## THE RECORDS
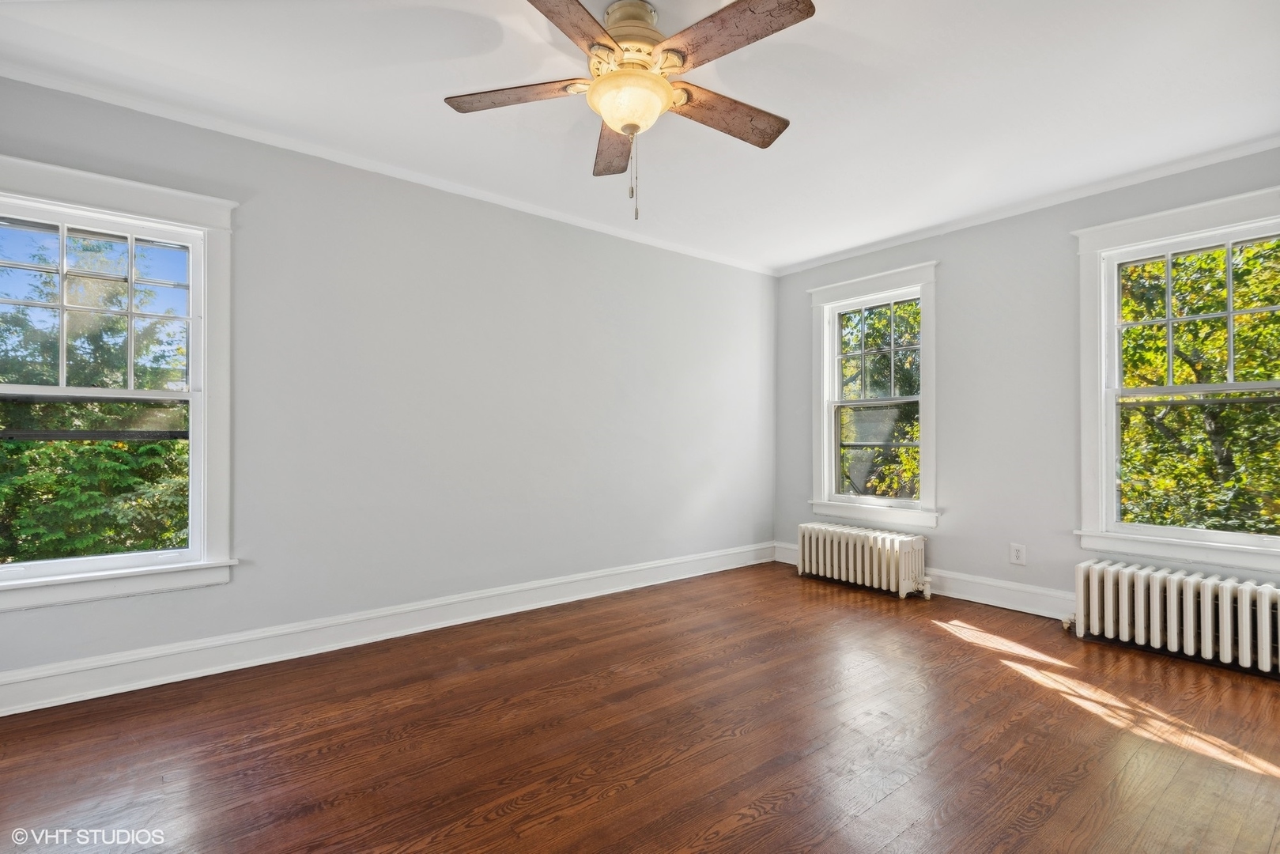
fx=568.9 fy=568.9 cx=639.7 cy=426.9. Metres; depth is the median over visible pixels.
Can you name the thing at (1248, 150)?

==

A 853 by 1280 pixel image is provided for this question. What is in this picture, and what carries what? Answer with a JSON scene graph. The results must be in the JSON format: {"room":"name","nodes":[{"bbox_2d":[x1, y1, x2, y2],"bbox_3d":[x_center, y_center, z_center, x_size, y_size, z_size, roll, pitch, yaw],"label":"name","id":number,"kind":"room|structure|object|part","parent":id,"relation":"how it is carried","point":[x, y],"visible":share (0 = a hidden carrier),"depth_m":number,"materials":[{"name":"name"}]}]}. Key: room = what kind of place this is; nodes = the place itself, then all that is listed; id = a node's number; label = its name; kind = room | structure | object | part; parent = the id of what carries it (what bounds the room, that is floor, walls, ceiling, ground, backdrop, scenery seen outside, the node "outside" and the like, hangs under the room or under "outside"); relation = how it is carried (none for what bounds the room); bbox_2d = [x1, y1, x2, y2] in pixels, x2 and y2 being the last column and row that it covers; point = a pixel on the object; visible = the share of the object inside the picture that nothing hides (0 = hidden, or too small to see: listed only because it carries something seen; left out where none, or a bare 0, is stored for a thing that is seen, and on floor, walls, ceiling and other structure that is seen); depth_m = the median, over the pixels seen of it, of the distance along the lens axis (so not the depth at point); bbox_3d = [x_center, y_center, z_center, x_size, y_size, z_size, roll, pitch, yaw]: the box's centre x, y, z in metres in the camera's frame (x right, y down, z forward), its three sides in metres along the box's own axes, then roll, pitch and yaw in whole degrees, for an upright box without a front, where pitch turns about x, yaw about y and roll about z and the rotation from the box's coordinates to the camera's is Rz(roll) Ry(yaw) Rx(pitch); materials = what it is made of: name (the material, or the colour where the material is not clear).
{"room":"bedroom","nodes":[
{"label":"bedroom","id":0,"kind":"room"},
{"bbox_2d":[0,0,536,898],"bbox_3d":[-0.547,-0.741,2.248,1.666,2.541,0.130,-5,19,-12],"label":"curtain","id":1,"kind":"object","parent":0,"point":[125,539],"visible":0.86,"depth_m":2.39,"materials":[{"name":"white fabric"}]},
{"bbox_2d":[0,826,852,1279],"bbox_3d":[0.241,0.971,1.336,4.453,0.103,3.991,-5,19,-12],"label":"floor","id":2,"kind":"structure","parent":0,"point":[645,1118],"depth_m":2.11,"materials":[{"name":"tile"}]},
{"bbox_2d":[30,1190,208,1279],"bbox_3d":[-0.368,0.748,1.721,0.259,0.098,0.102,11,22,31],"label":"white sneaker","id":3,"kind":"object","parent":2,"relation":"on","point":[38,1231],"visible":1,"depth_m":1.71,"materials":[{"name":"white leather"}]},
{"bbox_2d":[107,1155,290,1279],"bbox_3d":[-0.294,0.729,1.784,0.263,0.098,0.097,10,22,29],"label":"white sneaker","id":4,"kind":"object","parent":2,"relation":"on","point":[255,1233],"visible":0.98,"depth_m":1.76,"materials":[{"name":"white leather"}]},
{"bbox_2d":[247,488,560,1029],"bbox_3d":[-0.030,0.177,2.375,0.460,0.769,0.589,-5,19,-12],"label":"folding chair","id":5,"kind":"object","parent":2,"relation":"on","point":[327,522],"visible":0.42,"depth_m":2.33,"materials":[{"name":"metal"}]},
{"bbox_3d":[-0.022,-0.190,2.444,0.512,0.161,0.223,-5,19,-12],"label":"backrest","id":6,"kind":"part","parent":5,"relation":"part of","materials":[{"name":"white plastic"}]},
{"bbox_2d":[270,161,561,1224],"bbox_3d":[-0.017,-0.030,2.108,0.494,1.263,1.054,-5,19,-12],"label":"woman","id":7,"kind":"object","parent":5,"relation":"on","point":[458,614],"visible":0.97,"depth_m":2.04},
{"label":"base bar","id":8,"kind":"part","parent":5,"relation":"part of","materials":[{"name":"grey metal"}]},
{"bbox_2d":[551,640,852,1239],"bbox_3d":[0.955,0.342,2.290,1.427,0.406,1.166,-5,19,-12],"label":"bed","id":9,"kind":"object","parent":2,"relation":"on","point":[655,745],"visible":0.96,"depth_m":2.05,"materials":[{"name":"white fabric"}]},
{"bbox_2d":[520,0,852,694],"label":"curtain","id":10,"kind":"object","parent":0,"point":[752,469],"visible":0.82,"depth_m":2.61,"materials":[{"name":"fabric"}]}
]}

## YOUR INSTRUCTIONS
Return exactly, and only, the lines above starting at the line that contains "fx=568.9 fy=568.9 cx=639.7" and ending at the line that contains "Can you name the thing at (1248, 150)?".

## SOLUTION FOR THIS TASK
fx=568.9 fy=568.9 cx=639.7 cy=426.9. Metres; depth is the median over visible pixels.
Can you name the thing at (1248, 150)?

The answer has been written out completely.